▶ Data extract:
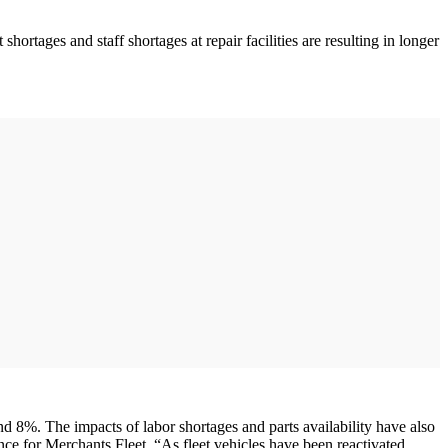
ortages and staff shortages at repair facilities are resulting in longer
 8%. The impacts of labor shortages and parts availability have also
nance for Merchants Fleet. “As fleet vehicles have been reactivated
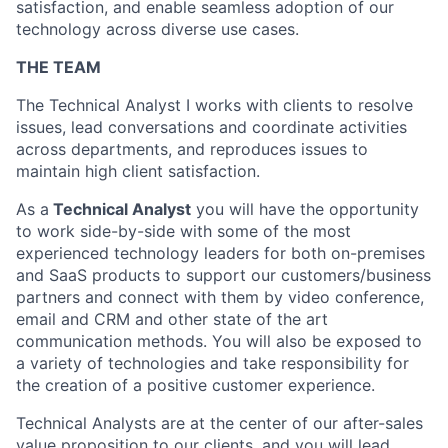
satisfaction, and enable seamless adoption of our
technology across diverse use cases.
THE TEAM
The Technical Analyst I works with clients to resolve
issues, lead conversations and coordinate activities
across departments,
and reproduces issues to
maintain high client satisfaction.
As a
Technical Analyst
you will have the opportunity
to work side-by-side with some of the most
experienced technology leaders for both on-premises
and SaaS products to support our customers/business
partners and connect with them by video conference,
email and CRM and other state of the art
communication methods. You will also be exposed to
a variety of technologies and take responsibility for
the creation of a positive customer experience.
Technical Analysts are at the center of our after-sales
value proposition to our clients, and you will lead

▶ Required work: All lines from the one that holds "communication methods. You" to the end of the entries above must be transcribed exactly, both ends included, and no others.

▶ Reply to the task:
communication methods. You will also be exposed to
a variety of technologies and take responsibility for
the creation of a positive customer experience.
Technical Analysts are at the center of our after-sales
value proposition to our clients, and you will lead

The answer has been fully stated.